Quando uma figura como Roberto Campos Neto, ex-presidente do Banco Central e agora Vice Chairman do Nubank, fala sobre o universo das criptomoedas, o mercado para para ouvir. Nesta semana, o executivo lançou luz sobre a complexa dinâmica dos ativos digitais, fazendo uma distinção crucial entre o Bitcoin como veículo de investimento e as stablecoins como meio de pagamento. E a análise dele é um prato cheio para quem quer entender o futuro da grana digital no Brasil e no mundo.
Bitcoin vs. Stablecoins: A Batalha da Volatilidade
No epicentro da discussão está a volatilidade. Campos Neto foi enfático: o Bitcoin, com sua oscilação média de 70% ao ano, é visto pela maioria como um ativo para investimento, uma aposta de longo prazo ou uma reserva de valor digital. É aquele ativo que você compra pensando em "hodlar", na esperança de uma valorização futura, não para pagar a pizza do fim de semana. "Até alguns países tentaram fomentar o uso de pagamento nas criptomoedas, mas a volatilidade é muito alta", explicou ele.
Por outro lado, as stablecoins, atreladas a moedas fiduciárias como o dólar, apresentam uma volatilidade infinitamente menor – entre 10% e 13% anuais.
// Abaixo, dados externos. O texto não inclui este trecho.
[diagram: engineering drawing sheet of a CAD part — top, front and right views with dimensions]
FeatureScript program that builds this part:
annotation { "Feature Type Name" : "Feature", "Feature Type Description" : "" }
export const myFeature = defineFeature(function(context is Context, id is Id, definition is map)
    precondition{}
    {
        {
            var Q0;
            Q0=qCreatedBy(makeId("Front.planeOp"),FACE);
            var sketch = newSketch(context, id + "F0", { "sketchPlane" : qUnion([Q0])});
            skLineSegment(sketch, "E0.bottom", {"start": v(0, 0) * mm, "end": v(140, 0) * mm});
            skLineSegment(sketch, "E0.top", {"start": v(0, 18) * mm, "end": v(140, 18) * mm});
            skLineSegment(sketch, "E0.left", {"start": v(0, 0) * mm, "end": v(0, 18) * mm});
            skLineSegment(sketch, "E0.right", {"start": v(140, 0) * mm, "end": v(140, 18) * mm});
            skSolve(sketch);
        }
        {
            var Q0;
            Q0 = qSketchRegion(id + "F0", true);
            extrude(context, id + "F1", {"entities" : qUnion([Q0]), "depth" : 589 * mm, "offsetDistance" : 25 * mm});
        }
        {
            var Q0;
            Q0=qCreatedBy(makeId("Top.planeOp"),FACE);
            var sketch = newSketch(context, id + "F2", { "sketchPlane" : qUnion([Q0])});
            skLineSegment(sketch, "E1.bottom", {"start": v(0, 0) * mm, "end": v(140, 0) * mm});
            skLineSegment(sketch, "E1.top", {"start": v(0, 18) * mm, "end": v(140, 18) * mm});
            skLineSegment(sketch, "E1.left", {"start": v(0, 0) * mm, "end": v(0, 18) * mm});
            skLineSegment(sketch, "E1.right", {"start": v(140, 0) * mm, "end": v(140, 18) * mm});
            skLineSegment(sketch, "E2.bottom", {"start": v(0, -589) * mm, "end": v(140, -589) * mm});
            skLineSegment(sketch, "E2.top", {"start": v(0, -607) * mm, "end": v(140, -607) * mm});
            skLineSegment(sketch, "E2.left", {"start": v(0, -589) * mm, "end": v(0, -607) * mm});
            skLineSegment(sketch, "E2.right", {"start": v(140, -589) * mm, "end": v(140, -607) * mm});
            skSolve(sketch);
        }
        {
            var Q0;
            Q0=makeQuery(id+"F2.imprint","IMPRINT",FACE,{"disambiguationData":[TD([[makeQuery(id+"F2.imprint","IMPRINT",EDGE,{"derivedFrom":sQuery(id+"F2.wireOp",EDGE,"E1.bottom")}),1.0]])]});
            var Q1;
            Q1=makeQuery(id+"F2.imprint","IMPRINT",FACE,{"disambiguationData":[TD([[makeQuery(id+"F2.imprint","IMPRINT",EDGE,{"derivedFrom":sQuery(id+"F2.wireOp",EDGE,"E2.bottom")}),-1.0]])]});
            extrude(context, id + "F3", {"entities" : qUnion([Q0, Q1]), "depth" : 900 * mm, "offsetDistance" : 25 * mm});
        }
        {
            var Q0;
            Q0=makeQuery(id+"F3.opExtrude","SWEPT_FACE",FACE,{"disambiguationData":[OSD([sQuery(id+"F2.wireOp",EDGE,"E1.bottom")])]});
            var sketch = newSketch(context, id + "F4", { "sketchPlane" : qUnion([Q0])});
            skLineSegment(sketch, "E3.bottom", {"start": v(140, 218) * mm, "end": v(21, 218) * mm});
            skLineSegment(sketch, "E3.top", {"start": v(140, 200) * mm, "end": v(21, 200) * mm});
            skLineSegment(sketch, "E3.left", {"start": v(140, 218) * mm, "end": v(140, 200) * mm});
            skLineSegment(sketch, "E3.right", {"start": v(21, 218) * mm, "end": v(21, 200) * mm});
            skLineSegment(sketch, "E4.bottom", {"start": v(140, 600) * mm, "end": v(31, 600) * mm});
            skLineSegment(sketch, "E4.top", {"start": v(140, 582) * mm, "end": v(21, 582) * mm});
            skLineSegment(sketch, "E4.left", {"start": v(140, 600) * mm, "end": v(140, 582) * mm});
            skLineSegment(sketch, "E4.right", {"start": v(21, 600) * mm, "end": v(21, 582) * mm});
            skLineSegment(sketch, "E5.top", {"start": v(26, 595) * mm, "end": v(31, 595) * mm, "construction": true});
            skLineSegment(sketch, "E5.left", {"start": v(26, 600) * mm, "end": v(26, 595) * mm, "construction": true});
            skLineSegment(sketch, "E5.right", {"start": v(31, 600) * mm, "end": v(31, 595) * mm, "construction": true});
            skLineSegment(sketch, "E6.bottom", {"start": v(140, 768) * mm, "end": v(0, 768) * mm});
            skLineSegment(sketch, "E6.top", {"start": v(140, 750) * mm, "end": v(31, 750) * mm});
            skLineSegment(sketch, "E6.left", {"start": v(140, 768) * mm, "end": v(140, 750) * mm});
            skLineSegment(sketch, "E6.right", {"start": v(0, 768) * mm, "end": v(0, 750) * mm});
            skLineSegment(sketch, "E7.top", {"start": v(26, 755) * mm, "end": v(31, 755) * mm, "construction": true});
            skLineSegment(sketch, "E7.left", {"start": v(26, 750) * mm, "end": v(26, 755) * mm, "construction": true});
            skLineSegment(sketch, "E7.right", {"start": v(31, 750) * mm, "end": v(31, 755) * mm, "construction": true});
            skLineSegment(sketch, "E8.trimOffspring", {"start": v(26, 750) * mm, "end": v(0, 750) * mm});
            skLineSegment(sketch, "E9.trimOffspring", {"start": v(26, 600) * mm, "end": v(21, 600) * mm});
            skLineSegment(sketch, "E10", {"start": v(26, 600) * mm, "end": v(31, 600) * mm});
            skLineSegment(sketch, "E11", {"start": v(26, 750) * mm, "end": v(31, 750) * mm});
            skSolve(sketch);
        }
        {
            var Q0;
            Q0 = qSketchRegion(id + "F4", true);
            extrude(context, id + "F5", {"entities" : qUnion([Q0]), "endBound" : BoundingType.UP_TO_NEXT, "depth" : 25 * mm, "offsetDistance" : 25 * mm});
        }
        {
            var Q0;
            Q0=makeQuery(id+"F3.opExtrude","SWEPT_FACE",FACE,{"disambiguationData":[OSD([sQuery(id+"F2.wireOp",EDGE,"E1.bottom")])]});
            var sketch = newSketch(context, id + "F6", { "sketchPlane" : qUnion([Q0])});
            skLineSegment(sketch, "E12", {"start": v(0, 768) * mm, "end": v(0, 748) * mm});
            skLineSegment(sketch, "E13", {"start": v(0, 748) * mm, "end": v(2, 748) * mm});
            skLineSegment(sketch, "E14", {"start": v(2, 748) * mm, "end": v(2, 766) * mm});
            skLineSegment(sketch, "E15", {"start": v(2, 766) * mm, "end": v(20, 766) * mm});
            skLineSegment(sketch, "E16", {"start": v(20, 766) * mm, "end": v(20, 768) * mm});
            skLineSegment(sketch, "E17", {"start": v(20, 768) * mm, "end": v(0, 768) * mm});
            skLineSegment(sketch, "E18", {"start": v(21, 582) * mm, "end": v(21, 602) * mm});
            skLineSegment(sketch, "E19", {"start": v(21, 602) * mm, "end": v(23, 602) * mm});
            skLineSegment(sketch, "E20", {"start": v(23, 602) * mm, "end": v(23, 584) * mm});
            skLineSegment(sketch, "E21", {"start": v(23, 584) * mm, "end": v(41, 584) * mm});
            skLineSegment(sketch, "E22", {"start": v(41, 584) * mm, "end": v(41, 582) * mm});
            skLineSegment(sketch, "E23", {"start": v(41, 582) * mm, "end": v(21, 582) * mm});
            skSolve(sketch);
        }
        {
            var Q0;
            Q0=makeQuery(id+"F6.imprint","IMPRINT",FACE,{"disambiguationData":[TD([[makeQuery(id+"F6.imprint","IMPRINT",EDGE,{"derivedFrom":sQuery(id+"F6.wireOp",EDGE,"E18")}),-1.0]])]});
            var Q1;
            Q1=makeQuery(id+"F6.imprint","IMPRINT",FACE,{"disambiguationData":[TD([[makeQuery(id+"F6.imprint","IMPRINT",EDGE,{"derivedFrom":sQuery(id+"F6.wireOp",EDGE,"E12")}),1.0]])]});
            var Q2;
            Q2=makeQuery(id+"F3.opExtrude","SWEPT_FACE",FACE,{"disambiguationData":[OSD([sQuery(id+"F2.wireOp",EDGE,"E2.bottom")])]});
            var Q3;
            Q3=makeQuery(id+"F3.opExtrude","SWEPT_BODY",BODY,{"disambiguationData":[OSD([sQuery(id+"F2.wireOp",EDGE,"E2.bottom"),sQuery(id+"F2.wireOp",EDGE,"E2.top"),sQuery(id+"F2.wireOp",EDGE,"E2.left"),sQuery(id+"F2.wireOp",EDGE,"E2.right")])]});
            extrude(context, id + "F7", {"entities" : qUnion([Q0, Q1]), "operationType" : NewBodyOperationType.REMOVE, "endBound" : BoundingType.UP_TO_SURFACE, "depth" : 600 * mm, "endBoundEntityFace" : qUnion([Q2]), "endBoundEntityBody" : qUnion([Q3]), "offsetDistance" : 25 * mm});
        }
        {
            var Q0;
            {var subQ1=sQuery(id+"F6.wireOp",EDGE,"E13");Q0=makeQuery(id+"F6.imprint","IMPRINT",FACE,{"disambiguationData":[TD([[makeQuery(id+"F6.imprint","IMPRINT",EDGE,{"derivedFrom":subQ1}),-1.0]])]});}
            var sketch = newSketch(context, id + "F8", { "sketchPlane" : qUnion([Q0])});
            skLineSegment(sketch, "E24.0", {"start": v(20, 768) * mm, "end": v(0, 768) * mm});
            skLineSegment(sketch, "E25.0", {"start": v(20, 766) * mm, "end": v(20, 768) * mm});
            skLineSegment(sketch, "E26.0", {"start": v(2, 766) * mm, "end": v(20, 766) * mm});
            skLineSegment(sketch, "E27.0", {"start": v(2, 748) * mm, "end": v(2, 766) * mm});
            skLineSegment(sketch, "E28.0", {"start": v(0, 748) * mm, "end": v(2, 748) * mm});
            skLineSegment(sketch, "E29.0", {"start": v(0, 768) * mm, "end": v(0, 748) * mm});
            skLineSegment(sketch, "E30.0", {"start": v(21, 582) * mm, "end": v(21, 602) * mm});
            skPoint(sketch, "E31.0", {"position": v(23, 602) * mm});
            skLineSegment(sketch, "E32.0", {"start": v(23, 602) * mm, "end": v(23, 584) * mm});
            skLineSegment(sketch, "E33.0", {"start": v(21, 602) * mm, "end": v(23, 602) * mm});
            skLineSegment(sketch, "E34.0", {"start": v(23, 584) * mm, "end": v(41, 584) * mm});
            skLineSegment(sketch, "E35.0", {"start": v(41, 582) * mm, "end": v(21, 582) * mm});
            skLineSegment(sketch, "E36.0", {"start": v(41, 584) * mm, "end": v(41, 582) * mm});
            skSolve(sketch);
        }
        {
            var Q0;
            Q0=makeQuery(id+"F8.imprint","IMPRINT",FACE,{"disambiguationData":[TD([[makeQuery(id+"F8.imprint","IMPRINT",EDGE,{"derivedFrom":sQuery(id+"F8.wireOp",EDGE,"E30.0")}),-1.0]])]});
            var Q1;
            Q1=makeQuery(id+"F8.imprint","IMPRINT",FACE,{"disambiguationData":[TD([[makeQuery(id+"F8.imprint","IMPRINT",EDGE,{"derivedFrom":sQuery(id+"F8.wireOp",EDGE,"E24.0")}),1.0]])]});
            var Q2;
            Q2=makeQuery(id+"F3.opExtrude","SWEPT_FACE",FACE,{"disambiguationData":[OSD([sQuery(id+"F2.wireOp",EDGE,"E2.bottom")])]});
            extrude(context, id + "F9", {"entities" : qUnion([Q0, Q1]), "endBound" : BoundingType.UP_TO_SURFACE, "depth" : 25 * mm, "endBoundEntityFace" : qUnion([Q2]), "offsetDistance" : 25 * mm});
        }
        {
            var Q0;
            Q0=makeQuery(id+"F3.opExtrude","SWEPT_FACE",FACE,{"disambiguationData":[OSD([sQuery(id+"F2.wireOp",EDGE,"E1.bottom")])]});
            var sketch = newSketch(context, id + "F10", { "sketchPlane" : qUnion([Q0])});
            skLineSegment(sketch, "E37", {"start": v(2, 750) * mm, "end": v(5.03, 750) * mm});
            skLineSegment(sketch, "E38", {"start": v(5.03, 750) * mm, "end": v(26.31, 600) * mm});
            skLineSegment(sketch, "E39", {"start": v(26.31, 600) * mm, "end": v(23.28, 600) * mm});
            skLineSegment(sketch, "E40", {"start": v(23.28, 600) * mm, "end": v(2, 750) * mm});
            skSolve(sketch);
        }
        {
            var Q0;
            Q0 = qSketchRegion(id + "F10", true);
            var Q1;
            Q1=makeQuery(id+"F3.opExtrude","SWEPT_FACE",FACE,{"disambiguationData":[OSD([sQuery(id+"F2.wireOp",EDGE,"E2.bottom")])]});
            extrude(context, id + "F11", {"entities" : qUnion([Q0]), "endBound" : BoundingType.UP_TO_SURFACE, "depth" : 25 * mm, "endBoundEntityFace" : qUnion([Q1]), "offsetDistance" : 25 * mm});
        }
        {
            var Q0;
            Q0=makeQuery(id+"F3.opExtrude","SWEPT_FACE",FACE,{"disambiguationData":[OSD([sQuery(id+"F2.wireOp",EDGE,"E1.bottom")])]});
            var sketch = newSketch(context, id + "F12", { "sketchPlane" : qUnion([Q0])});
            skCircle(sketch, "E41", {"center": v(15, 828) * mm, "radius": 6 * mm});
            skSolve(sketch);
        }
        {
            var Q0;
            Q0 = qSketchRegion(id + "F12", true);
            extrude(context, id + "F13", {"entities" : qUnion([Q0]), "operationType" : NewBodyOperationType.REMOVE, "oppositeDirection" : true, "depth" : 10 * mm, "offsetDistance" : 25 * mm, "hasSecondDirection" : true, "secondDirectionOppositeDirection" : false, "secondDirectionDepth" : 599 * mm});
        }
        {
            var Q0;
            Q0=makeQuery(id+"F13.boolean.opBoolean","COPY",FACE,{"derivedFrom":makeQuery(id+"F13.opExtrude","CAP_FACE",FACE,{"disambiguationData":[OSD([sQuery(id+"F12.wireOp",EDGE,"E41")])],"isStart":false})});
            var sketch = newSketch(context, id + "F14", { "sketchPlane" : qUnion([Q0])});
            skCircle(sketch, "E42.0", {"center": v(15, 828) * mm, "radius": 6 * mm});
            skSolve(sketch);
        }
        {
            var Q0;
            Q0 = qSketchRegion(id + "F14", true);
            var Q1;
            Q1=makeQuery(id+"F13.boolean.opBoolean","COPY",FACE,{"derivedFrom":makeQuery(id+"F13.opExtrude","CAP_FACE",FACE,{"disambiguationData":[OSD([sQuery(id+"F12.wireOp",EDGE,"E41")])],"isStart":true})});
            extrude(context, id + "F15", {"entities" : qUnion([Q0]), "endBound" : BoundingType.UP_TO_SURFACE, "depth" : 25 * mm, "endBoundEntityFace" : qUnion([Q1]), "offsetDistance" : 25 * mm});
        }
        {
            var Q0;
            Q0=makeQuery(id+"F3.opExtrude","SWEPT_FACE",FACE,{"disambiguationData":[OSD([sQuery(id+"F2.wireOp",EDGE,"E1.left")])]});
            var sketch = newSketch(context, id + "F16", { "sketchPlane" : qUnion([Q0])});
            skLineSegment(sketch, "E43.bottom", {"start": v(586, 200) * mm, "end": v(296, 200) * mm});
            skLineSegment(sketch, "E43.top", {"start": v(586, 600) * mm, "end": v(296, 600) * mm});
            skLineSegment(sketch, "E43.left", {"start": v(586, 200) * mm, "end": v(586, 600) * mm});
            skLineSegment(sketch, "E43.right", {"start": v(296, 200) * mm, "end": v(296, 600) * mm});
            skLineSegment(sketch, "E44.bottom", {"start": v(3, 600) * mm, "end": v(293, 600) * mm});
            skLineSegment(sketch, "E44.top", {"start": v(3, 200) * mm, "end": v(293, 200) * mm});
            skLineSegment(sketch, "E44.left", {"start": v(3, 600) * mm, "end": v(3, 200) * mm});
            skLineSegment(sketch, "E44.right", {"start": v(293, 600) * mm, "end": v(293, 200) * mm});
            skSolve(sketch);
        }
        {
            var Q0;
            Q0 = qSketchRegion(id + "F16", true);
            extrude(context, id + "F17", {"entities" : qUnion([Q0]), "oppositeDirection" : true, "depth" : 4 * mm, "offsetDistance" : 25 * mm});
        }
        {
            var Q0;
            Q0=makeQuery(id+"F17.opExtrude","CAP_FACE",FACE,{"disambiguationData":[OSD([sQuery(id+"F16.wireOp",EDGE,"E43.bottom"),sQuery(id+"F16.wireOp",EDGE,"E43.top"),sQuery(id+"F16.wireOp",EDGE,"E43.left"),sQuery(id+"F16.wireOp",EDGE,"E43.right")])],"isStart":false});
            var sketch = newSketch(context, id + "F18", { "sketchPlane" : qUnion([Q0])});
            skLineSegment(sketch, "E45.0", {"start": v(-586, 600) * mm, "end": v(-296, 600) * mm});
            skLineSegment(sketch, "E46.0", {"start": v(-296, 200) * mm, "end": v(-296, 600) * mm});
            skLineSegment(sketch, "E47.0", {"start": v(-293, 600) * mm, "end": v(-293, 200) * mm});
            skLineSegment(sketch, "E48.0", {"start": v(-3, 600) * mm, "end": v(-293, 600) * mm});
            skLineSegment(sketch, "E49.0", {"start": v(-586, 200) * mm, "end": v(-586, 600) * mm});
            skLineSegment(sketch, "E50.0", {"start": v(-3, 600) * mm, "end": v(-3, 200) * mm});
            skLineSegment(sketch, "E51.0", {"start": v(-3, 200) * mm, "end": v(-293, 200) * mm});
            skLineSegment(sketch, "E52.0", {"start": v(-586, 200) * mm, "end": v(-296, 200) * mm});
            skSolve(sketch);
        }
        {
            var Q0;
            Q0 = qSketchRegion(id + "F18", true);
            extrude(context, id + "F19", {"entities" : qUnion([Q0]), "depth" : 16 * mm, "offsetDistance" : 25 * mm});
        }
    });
Essa estabilidade as torna candidatas muito mais robustas para transações cotidianas, funcionando como a "grana digital" que você realmente usa para comprar coisas ou fazer pagamentos, sem o receio de que o valor oscile bruscamente de um dia para o outro. A diferença é gritante e define, na visão dele, a função de cada ativo no ecossistema financeiro.
A Saga de El Salvador e o Dilema dos Bancos Centrais
Campos Neto levou sua análise para além do Brasil, compartilhando sua experiência em El Salvador. O país adotou o Bitcoin como moeda legal, e o governo chegou a distribuir cerca de US$ 30 (algo em torno de R$ 156, na cotação atual) em Bitcoin para a população via carteira Tivo. A intenção era boa, mas o executivo apontou um efeito colateral preocupante: ao centralizar a compra e uso de Bitcoin em carteiras governamentais, o país pode perder a capacidade de gerar crédito, um pilar fundamental da economia tradicional. "É um dos problemas que ele se lembrou e que bancos centrais terão de enfrentar em algum momento", disse. Essa é uma reflexão importante para qualquer nação que sonha em digitalizar sua economia de ponta a ponta.
O Brasil na Linha de Frente: Regulação e o Futuro do Drex
No que tange ao Brasil, as notícias são animadoras para o setor. As recentes resoluções do Banco Central que regulam as corretoras de criptomoedas foram vistas por Campos Neto como um passo positivo. Elas integram essas empresas ao Sistema Financeiro Nacional, trazendo mais segurança e clareza para o mercado e para os usuários. É um movimento que o Pixelando acompanha de perto, pois sinaliza a maturidade e o reconhecimento do mercado cripto por parte das autoridades.